Jeffrey Gundlach, chief executive of DoubleLine Capital, said Friday investors are dropping risky assets because of falling global GDP expectations, fueled by China's slowing growth and the intensifying U.S. presidential race.

Some stock investors are betting on a return of the volatility that marked the first two months of the year. The bounce-back in commodity prices that fueled much of the 13.3-per-cent rally in the Standard & Poor's 500 index since its February lows is leveling off.

Crude fell the most in 10 weeks as the number of rigs drilling for oil in the U.S. climbed and the U.S. dollar strengthened against its peers.

Futures tumbled 3 per cent in New York. Rigs targeting crude in the U.S. rose by 3 to 328 this week, capping the first two-week gain since August, Baker Hughes Inc. said Friday. The dollar rose, making commodities denominated in the currency less attractive as an investment. Prices climbed earlier this week as U.S. crude stockpiles declined and disruptions cut Canadian and Nigerian supply.

Tim Evans, an energy analyst at Citi Futures Perspective in New York, said even though the "market is so intensely focused on the rig count now," the two-week gain won't have much effect on actual supply in the near-term.

"The uptick can at most be considered an inflection point where the rig-count decline stopped. It will take at least six months before it will be reflected in supply," he said.

Oil has surged about 90 per cent from a 12-year low in February as the global glut is trimmed by disruptions and a slide in U.S. output, which is under pressure from the Organization of Petroleum Exporting Countries' policy of pumping without limits.

West Texas Intermediate for July delivery slipped $1.49 to settle at $49.07 a barrel on the New York Mercantile Exchange, the biggest decline since April 4. Futures rose 0.9 per cent this week. Total volume traded was 6.8 per cent below the 100-day average.

Brent for August settlement dropped $1.41, or 2.7 per cent, to $50.54 a barrel on the London-based ICE Futures Europe exchange. The North Sea crude, used as a global benchmark, climbed 1.8 per cent this week. Brent closed at an 82-cent premium to WTI for August delivery.

The Bloomberg Dollar Spot Index, which tracks the currency against 10 major peers, rose as much as 0.8 per cent after rallying 0.4 per cent on Thursday. The Bloomberg Commodity Index looked set for a second day of losses Friday.

Global stocks headed for the biggest drop in two months and bond yields slid to record lows as investors braced for next week's Federal Reserve meeting and Britain's referendum on European Union membership later this month.

"Ninety percent of the world's oil is dollar-denominated," so any change in dollar value will "feed through pretty directly," Paul Sankey, an energy analyst at Wolfe Research LLC, said. "We are expecting Canadian production to come back soon."

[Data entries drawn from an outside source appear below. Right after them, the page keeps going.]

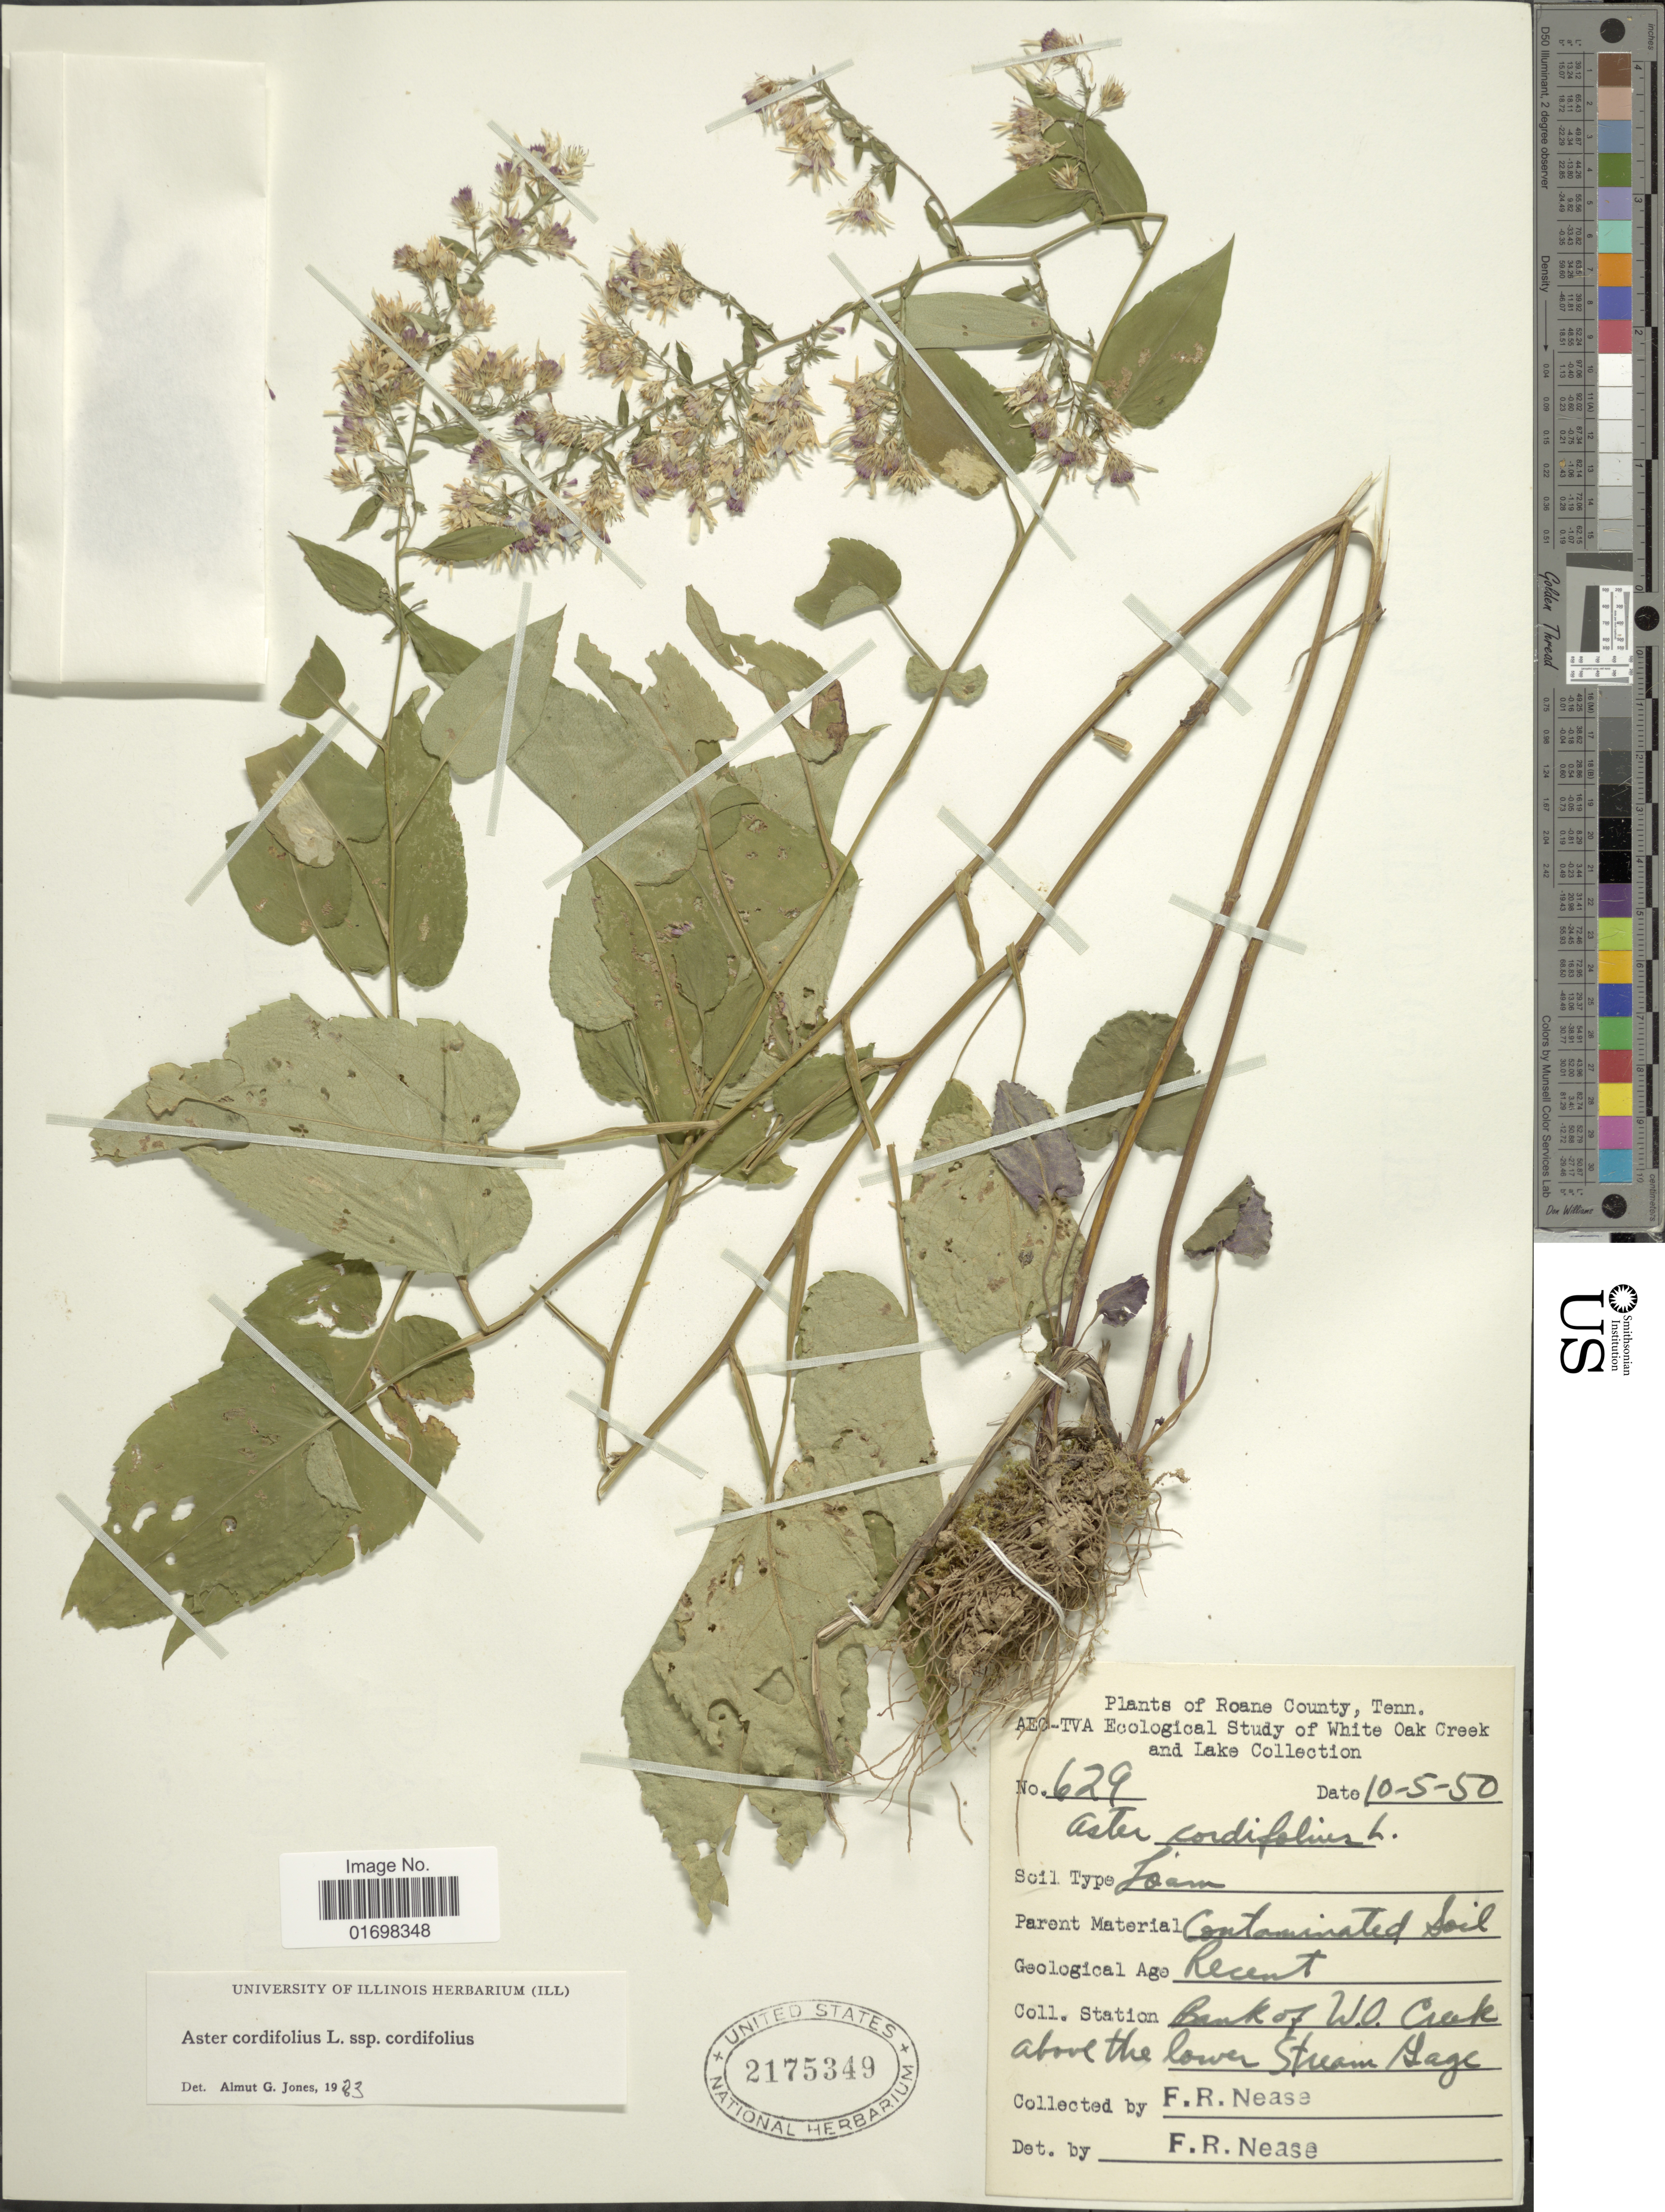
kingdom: Plantae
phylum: Tracheophyta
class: Magnoliopsida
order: Asterales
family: Asteraceae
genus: Symphyotrichum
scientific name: Symphyotrichum cordifolium var. cordifolium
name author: (L.) G.L. Nesom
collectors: F. Nease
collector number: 629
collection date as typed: Transcribed d/m/y: 5/10/50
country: United States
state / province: Tennessee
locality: Roane County. Tenn. Bank of W.O. Creek above the lower Stream Gage.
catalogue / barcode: US 2175349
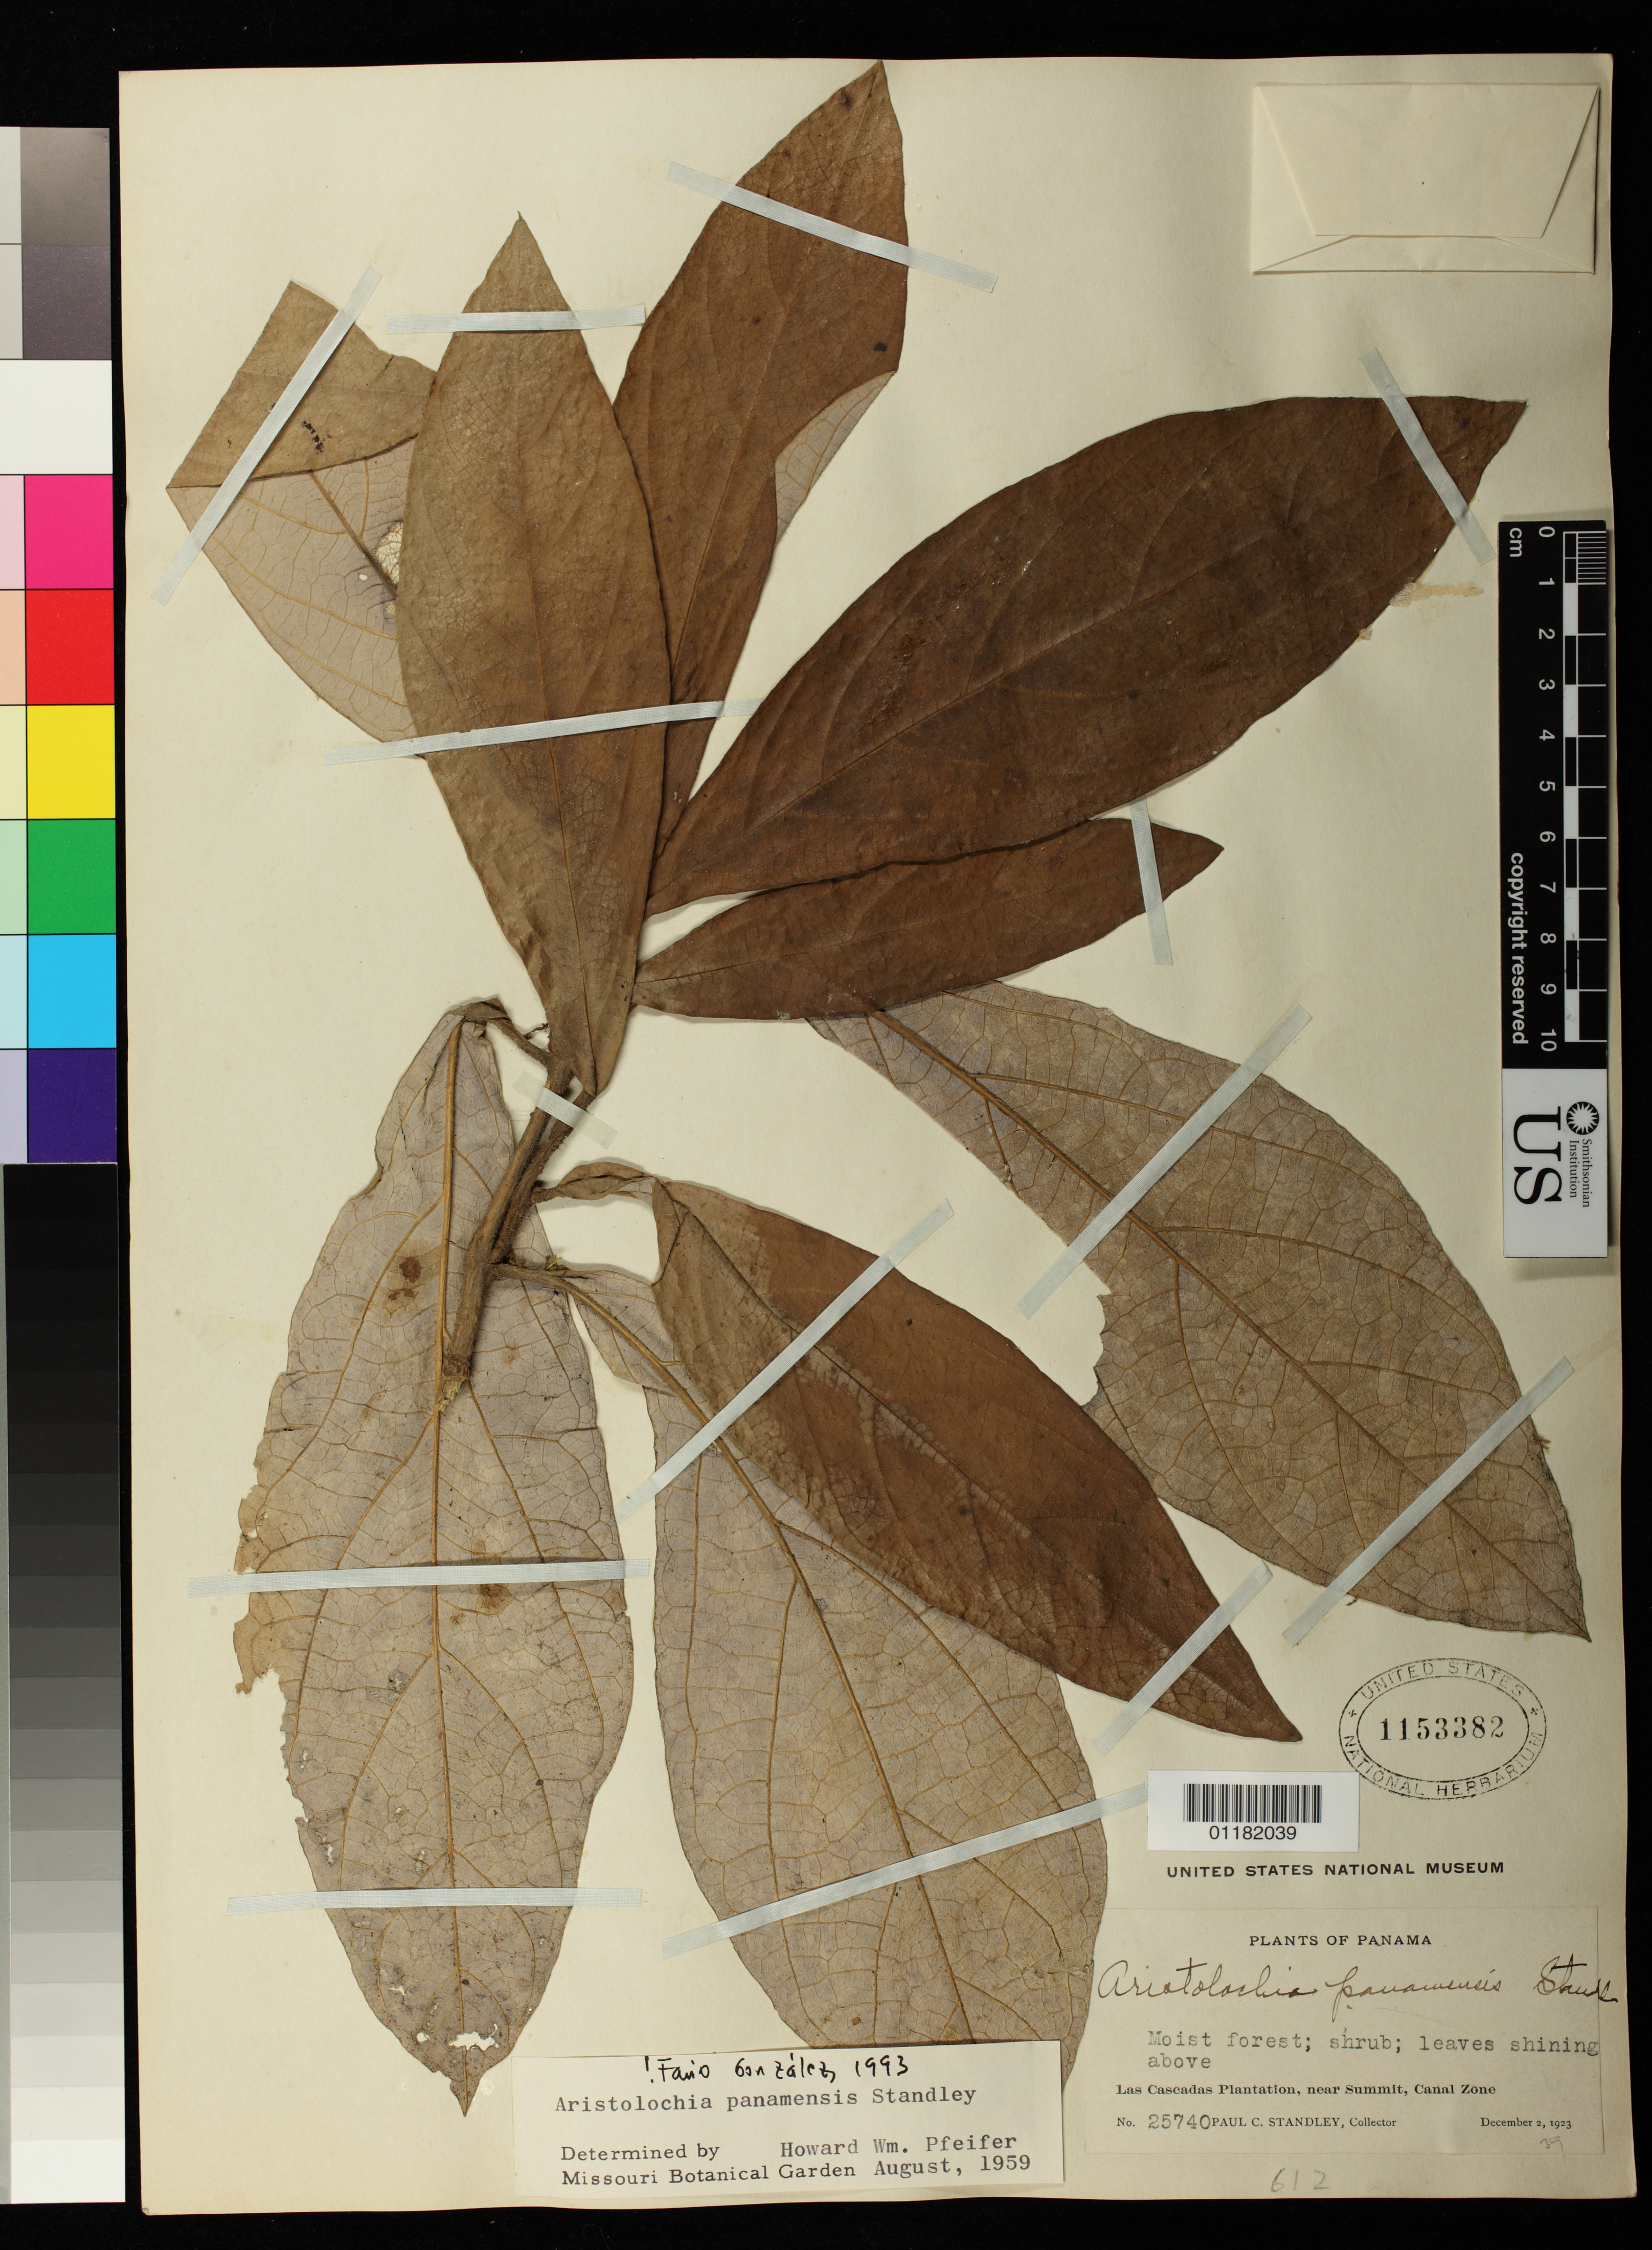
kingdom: Plantae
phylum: Tracheophyta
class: Magnoliopsida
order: Piperales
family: Aristolochiaceae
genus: Aristolochia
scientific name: Aristolochia panamensis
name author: Standl.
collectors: P. C. Standley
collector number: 25740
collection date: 1913-12-02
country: Panama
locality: Las Cascadas Plantation, near Summit, Canal Zone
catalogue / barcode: US 1153382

Fires in Canada's oil-sands region are expected to disrupt supplies by an average of 400,000 barrels a day this month, after peaking at more than 1.1 million barrels a day of lost production in May, according to the U.S. Energy Information Administration. Cenovus Energy Inc. is in the process of restarting production at the Pelican Lake oilfield after shutting operations on Wednesday.

Oil producers in Nigeria are facing a renewed wave of violence in the delta region that accounts for most of the country's crude. The country's output dropped to the lowest in almost three decades as armed groups intensified attacks to rupture pipelines in recent months.